:: PAGE TEXT ::
++++++++++++++++++++
Some more-recent browser versions, even if not offering full support for Unicode, nevertheless could deal with a wider document repertoire than just one 8-bit encoding, like for example scenario 5.

"advertise as" refers to the specified "character encoding" (HTML terminology) with which the document is to be sent out from the HTTP server. This should be defined by the "charset=" parameter (correct MIME terminology, but now rather misleading in an HTML context) specified on the HTTP Content-type: header. The specifications also allow for this to be specified via meta http-equiv within the HTML document, but this is less satisfactory both on theoretical grounds, and on some practical considerations, as is discussed in more detail elsewhere.

"Coded character" refers to the character itself, expressed in the advertised character encoding: i.e a single octet (byte) if this is an 8-bit coding, or an appropriate sequence of octets if this is a multibyte coding. This is in distinction to a character expressed by one of HTML's &-representations: character entity of the form &entity;, or numerical character reference of the form &#number; decimal (widely supported) or &#xhhhh; hexadecimal (somewhat less widely supported), remembering that these numbers in &#-notation refer to the character's position in iso-10646/Unicode, irrespective of the character encoding (charset) used.

Theoretically, the three different kinds of character representation - the coded character, the numerical character reference, and (where available) the named character entity - are fully equivalent as far as HTML is concerned; the point of this checklist is the practical issues that favour the choice of one representation rather than another in various actual situations (the "scenarios") presented below.

I'm not attempting to cover characters of the Chinese, Japanese, Korean (CJK) kinds, as these are outside my area of expertise.

Scenario Character Repertoire Recommendation Notes
1 Latin-1 Use &entityname; notation (widely supported and more mnemonic), or &#number; "Numerical Character References".
Advertise as iso-8859-1
Particularly recommended for those working cross-platform (e.g Macs) without the relevant expertise in handling 8-bit coded text.
See also the WDG's advice
2 Latin-1 Alternative to scenario 1:
Use 8-bit coded characters, advertised as iso-8859-1
Contrary to rather widespread superstition, 8-bit coded characters are entirely legal on the WWW (see Note A).
++++++++++++++++++++
(Page-level text extractions)
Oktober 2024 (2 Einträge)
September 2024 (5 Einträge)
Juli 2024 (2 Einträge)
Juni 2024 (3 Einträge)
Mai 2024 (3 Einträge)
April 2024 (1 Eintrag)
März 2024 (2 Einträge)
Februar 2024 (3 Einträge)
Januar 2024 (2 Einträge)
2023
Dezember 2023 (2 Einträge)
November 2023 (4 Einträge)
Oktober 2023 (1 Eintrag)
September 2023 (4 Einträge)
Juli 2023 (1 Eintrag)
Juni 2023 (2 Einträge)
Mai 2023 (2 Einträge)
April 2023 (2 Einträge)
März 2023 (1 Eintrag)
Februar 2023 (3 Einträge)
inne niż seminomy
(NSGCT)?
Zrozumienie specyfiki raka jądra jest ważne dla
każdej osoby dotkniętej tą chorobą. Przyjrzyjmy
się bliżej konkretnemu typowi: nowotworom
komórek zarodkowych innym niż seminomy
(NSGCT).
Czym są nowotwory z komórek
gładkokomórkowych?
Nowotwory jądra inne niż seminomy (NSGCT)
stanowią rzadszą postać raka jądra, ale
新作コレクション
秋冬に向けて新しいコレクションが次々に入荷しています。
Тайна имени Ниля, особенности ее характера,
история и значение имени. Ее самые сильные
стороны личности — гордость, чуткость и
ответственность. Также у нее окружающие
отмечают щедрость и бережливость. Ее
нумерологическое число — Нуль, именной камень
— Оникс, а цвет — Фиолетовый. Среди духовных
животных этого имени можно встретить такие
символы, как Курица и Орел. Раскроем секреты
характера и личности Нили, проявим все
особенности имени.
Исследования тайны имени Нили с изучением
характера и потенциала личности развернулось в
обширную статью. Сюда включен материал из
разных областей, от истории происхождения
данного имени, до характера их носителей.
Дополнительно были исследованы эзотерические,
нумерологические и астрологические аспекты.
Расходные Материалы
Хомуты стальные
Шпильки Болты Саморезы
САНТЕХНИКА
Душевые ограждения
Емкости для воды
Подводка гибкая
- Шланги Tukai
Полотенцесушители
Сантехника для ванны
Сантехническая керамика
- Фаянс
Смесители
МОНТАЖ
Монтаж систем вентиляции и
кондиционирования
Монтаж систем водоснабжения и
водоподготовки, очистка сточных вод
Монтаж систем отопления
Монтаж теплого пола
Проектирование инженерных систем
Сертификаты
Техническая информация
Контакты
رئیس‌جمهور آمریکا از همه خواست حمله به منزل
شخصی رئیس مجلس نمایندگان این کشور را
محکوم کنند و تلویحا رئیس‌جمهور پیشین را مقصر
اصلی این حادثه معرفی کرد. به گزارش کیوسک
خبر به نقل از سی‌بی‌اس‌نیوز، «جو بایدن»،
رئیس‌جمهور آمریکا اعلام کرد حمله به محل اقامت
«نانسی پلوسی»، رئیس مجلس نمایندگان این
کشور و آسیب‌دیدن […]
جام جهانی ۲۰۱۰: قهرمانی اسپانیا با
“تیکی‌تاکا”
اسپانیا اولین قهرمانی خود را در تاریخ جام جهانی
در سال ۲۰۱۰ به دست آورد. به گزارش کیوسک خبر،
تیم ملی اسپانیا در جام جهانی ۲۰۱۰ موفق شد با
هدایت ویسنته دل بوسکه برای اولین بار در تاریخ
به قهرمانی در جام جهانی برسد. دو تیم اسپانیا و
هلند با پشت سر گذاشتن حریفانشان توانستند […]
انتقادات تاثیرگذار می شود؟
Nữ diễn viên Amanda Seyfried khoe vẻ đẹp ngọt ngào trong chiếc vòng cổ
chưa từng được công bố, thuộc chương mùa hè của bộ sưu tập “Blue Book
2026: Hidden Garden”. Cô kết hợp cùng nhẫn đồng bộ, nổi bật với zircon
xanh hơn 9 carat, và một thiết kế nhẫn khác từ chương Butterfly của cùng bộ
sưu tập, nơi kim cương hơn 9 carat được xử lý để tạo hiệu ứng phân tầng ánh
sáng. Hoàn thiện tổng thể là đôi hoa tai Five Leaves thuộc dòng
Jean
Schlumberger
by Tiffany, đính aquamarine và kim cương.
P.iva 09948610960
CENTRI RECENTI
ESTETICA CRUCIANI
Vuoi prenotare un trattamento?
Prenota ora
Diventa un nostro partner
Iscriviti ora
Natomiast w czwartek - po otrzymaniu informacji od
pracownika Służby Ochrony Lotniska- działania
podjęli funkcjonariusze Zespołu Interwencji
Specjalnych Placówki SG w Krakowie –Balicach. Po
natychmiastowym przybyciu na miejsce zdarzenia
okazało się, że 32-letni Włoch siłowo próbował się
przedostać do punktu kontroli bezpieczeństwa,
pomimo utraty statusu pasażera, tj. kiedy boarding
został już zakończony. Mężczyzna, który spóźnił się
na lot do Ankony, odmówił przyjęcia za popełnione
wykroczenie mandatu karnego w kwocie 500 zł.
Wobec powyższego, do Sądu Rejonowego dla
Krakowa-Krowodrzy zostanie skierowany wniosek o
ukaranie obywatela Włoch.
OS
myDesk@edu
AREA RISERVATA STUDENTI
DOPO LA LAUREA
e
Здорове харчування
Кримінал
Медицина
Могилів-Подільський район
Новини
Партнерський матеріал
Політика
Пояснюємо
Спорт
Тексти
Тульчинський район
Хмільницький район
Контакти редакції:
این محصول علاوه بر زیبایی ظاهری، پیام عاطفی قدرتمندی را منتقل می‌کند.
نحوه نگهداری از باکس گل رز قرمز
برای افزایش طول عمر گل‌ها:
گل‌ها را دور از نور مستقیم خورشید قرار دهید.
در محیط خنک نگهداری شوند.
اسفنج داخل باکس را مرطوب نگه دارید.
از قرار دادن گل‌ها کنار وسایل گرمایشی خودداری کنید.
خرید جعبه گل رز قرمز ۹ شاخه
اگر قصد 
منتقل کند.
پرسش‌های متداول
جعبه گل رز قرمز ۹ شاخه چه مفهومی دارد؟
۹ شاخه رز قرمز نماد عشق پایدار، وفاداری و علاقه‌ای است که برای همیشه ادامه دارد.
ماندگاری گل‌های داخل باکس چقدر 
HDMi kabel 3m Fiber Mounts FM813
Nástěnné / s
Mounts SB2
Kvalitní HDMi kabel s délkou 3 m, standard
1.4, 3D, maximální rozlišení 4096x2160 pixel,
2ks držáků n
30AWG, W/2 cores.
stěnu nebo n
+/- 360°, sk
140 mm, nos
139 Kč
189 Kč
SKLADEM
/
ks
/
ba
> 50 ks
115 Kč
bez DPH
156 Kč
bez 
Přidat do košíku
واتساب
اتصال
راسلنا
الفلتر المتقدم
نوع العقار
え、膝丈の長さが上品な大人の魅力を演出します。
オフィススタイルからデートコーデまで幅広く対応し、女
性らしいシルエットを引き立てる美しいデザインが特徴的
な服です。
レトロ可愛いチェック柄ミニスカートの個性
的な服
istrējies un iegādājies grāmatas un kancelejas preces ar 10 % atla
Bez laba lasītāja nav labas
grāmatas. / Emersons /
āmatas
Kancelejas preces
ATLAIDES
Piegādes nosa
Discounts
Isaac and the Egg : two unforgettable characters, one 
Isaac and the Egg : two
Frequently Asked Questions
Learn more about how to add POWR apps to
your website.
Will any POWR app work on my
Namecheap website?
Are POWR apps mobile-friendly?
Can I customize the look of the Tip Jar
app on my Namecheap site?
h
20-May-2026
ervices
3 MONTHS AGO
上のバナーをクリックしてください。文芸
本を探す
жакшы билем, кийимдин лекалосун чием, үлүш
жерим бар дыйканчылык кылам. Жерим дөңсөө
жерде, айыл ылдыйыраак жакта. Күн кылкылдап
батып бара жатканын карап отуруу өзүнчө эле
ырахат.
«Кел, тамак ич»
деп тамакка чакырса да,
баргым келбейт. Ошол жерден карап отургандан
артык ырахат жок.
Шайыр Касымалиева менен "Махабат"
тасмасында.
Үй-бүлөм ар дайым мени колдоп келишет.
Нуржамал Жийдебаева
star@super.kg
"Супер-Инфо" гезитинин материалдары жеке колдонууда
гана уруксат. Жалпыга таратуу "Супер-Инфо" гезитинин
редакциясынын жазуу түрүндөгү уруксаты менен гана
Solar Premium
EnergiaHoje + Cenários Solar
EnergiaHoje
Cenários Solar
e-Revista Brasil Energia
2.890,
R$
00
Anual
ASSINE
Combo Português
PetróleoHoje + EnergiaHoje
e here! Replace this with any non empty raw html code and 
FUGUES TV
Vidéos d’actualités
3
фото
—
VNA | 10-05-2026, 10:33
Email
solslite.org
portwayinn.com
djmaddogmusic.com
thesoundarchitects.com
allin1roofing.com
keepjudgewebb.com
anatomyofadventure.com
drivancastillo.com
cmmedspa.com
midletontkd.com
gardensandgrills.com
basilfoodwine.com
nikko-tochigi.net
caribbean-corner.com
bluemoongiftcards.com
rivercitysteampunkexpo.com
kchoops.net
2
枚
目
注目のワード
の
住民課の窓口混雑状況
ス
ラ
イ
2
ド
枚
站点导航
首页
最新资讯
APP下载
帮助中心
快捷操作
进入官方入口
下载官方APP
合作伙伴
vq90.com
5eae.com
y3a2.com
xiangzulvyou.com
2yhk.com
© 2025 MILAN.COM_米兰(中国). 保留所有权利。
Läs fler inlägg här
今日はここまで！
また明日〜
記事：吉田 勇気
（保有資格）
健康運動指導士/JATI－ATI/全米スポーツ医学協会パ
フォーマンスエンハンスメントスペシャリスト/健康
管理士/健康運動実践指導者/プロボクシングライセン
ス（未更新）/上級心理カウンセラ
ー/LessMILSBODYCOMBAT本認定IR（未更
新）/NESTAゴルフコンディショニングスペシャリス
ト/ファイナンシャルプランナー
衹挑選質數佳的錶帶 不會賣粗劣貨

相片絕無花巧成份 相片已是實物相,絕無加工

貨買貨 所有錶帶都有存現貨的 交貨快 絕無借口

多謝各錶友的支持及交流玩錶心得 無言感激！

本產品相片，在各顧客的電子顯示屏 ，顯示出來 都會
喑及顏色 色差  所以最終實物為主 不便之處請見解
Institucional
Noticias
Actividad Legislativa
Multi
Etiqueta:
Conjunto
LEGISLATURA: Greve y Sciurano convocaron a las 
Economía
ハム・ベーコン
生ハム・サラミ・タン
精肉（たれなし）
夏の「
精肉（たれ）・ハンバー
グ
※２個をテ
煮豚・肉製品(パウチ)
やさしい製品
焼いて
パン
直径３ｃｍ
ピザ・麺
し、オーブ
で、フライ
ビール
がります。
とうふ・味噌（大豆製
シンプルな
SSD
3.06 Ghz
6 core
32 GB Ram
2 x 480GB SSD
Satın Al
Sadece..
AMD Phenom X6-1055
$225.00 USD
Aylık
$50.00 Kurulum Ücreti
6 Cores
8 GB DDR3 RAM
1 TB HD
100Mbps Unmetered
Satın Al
++++++++++++++++++++
:: TASK INSTRUCTIONS ::
Quote the passage from the character encoding text above word for word, starting with "Theoretically, the three" and going on through "8-bit coded text.".

:: RESPONSE TO THE TASK ::
Theoretically, the three different kinds of character representation - the coded character, the numerical character reference, and (where available) the named character entity - are fully equivalent as far as HTML is concerned; the point of this checklist is the practical issues that favour the choice of one representation rather than another in various actual situations (the "scenarios") presented below.

I'm not attempting to cover characters of the Chinese, Japanese, Korean (CJK) kinds, as these are outside my area of expertise.

Scenario Character Repertoire Recommendation Notes
1 Latin-1 Use &entityname; notation (widely supported and more mnemonic), or &#number; "Numerical Character References".
Advertise as iso-8859-1
Particularly recommended for those working cross-platform (e.g Macs) without the relevant expertise in handling 8-bit coded text.